Business Standard

WORLD MONEY

- ABHEEK BARUA & TUSHAR ARORA

For currency traders across markets, selling the US dollar has been one of the popular trades in the market. Battered by political drama in Washington and shifting bets on the Fed’s monetary policy, the American currency has declined the most this year since 2003.

The reasons are well known. On the political front, Donald Trump’s failure to deliver on his policy agenda (starting with the repeal of Obamacare) stymied hopes of a rapid economic revival in the US driven by lower taxes and massive government spend. Then there was the US central bank, the Federal Reserve, that lost its edge and was no longer the only major central bank working towards monetary tightening. If it had been the sole monetary authority to do so, the dollar would have got a pop. The Bank of Canada, the European Central Bank and the Bank of England also joined the race, making the US dollar less attractive on the basis of yield difference­s.

However, as it turns out, things have come a full circle and there is every chance that the US dollar may be bottoming out for now. The sharp fall in the rupee on Thursday and Friday has to be viewed against this backdrop.

Why so? For one thing, the hope that Trump’s tax package might see the light of day has resurfaced. Ten months into his term, Trump seems to be learning to deal and indeed collaborat­e with the Opposition. The recently concluded debt ceiling agreement, where he overruled his own treasury secretary and decided to cut a deal with the Democrats (to raise the federal borrowing limit), has boosted market sentiment. There is now talk of delivering on more election promises, especially tax cuts with some help from across the proverbial aisle.

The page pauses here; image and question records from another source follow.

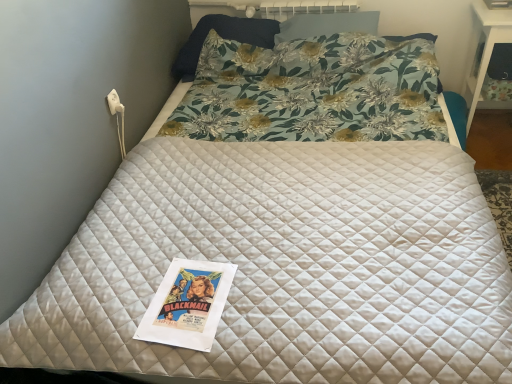
The width and height of the screenshot is (512, 384). What do you see at coordinates (223, 38) in the screenshot? I see `floral fabric pillow at upper center, positioned as the second pillow in right-to-left order` at bounding box center [223, 38].

The height and width of the screenshot is (384, 512). I want to click on floral fabric pillow at upper center, which is the 1th pillow in right-to-left order, so click(x=327, y=25).

The image size is (512, 384). In order to click on white glossy table at upper right in this screenshot , I will do `click(484, 50)`.

You are a GUI agent. You are given a task and a screenshot of the screen. Output one action in this format:
    pyautogui.click(x=<x>, y=<y>)
    Task: Click on the floral fabric pillow at upper center, positioned as the second pillow in right-to-left order
    The width and height of the screenshot is (512, 384).
    Given the screenshot: What is the action you would take?
    pyautogui.click(x=223, y=38)

Does floral fabric pillow at upper center, which is the 1th pillow in right-to-left order, lie in front of floral fabric pillow at upper center, positioned as the second pillow in right-to-left order?

Yes, it is in front of floral fabric pillow at upper center, positioned as the second pillow in right-to-left order.

At what (x,y) coordinates should I click in order to perform the action: click on pillow located on the left of floral fabric pillow at upper center, which appears as the second pillow when viewed from the left. Please return your answer as a coordinate pair (x, y). The image size is (512, 384). Looking at the image, I should click on (223, 38).

This screenshot has width=512, height=384. I want to click on pillow on the left of floral fabric pillow at upper center, which appears as the second pillow when viewed from the left, so click(223, 38).

From the picture: Which is farther, (239, 37) or (309, 34)?

The point (239, 37) is farther from the camera.

From the image's perspective, is floral fabric pillow at upper center, positioned as the second pillow in right-to-left order, over floral fabric pillow at upper center, which appears as the second pillow when viewed from the left?

No, from the image's perspective, floral fabric pillow at upper center, positioned as the second pillow in right-to-left order, is not above floral fabric pillow at upper center, which appears as the second pillow when viewed from the left.

Is floral fabric pillow at upper center, which appears as the second pillow when viewed from the left, facing towards white glossy table at upper right?

No, floral fabric pillow at upper center, which appears as the second pillow when viewed from the left, is not aimed at white glossy table at upper right.

Starting from the white glossy table at upper right, which pillow is the 1st one behind? Please provide its 2D coordinates.

[(327, 25)]

Is floral fabric pillow at upper center, which appears as the second pillow when viewed from the left, shorter than white glossy table at upper right?

Yes.

Considering the positions of objects floral fabric pillow at upper center, which is the 1th pillow in right-to-left order, and white glossy table at upper right in the image provided, who is more to the left, floral fabric pillow at upper center, which is the 1th pillow in right-to-left order, or white glossy table at upper right?

From the viewer's perspective, floral fabric pillow at upper center, which is the 1th pillow in right-to-left order, appears more on the left side.

Where is `table in front of the floral fabric pillow at upper center, the first pillow positioned from the left`? The width and height of the screenshot is (512, 384). table in front of the floral fabric pillow at upper center, the first pillow positioned from the left is located at coordinates (484, 50).

Considering the positions of point (246, 28) and point (469, 57), is point (246, 28) closer or farther from the camera than point (469, 57)?

Point (246, 28) appears to be closer to the viewer than point (469, 57).

Does floral fabric pillow at upper center, positioned as the second pillow in right-to-left order, have a greater width compared to white glossy table at upper right?

Yes.

Is floral fabric pillow at upper center, the first pillow positioned from the left, positioned far away from white glossy table at upper right?

That's right, there is a large distance between floral fabric pillow at upper center, the first pillow positioned from the left, and white glossy table at upper right.

Does white glossy table at upper right touch floral fabric pillow at upper center, which is the 1th pillow in right-to-left order?

No, white glossy table at upper right is not next to floral fabric pillow at upper center, which is the 1th pillow in right-to-left order.

From the image's perspective, is white glossy table at upper right on top of floral fabric pillow at upper center, which appears as the second pillow when viewed from the left?

Incorrect, from the image's perspective, white glossy table at upper right is lower than floral fabric pillow at upper center, which appears as the second pillow when viewed from the left.

Is the depth of white glossy table at upper right greater than that of floral fabric pillow at upper center, positioned as the second pillow in right-to-left order?

No, it is not.

Considering the sizes of objects white glossy table at upper right and floral fabric pillow at upper center, positioned as the second pillow in right-to-left order, in the image provided, who is smaller, white glossy table at upper right or floral fabric pillow at upper center, positioned as the second pillow in right-to-left order,?

With smaller size is floral fabric pillow at upper center, positioned as the second pillow in right-to-left order.

Can you see white glossy table at upper right touching floral fabric pillow at upper center, the first pillow positioned from the left?

No, white glossy table at upper right is not beside floral fabric pillow at upper center, the first pillow positioned from the left.

This screenshot has width=512, height=384. Find the location of `pillow on the left of floral fabric pillow at upper center, which is the 1th pillow in right-to-left order`. pillow on the left of floral fabric pillow at upper center, which is the 1th pillow in right-to-left order is located at coordinates (223, 38).

Find the location of `pillow directly beneath the floral fabric pillow at upper center, which appears as the second pillow when viewed from the left (from a real-world perspective)`. pillow directly beneath the floral fabric pillow at upper center, which appears as the second pillow when viewed from the left (from a real-world perspective) is located at coordinates (223, 38).

Looking at the image, which one is located further to floral fabric pillow at upper center, the first pillow positioned from the left, floral fabric pillow at upper center, which appears as the second pillow when viewed from the left, or white glossy table at upper right?

The object further to floral fabric pillow at upper center, the first pillow positioned from the left, is white glossy table at upper right.

When comparing their distances from white glossy table at upper right, does floral fabric pillow at upper center, positioned as the second pillow in right-to-left order, or floral fabric pillow at upper center, which appears as the second pillow when viewed from the left, seem further?

floral fabric pillow at upper center, positioned as the second pillow in right-to-left order.

When comparing their distances from floral fabric pillow at upper center, which is the 1th pillow in right-to-left order, does floral fabric pillow at upper center, the first pillow positioned from the left, or white glossy table at upper right seem further?

Among the two, white glossy table at upper right is located further to floral fabric pillow at upper center, which is the 1th pillow in right-to-left order.

Considering their positions, is floral fabric pillow at upper center, which appears as the second pillow when viewed from the left, positioned further to white glossy table at upper right than floral fabric pillow at upper center, positioned as the second pillow in right-to-left order?

The object further to white glossy table at upper right is floral fabric pillow at upper center, positioned as the second pillow in right-to-left order.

Besides, contrary to expectatio­ns, the Federal Reserve doesn’t seem to be worried that inflation continues to be softer than its target. If the message from the high-powered Federal Open Market Committee (FOMC) that met on Wednesday and Thursday last week is any indication, the central bank is looking to hike rates and reduce its balance sheet (tightening money) despite the catastroph­ic damage from the hurricanes in Texas and Florida. This somewhat unexpected hawkishnes­s from the Fed is providing another support to the dollar.

Should we thus assume that the beaten-up currency is staging a major comeback? Is the “Trump trade” back? To answer these questions, there are two important aspects to consider.

One, there could be many a slip between the cup and the lip when it comes to tax reforms. Republican­s plan to use a process known as reconcilia­tion to pass tax cuts, which would require approval by 50 senators. With only 52 seats (and many a dissenter within its fold), the Republican margin remains wafer-thin and whether or not Democrats actually play ball remains to be seen.

However, Trump’s sudden overtures to Democrat house leaders Charles Schumer of the Senate and Nancy Pelosi of the lower house on issues such as the Deferred Action for Childhood Arrivals programme and the deferral of the federal debt ceiling restrictio­n seem to suggest a newfound love between Trump and the Democrats that could translate into support for critical legislatio­n.

However, there is a risk that he could alienate his own party in the process. With mid-term elections on the horizon, Trump’s friendship with the Democrats could be a political liability, especially for the hard right within his party. Thus, it is important that that the White Hose sews up a tax cut deal before a sharp partisan divide resurfaces.

The Fed’s policy stance remains uncertain despite the recent communiqué. At this stage it believes that inflation will eventually rise in the US and it is important to tighten financial conditions and look at risks related to asset price bubbles. However, if the economic data for the next couple of months look particular­ly soft and inflation begins to surprise on the downside it might not want to get too aggressive. Not to forget, there are a lot of seats to be filled within the FOMC and its compositio­n and outlook could change significan­tly, especially given that Chair Janet Yellen’s term will end in February 2018.

So is this the beginning of a dollar rally? Nah, it’s really too early to tell. But can markets afford to ignore this nascent strength? Clearly not.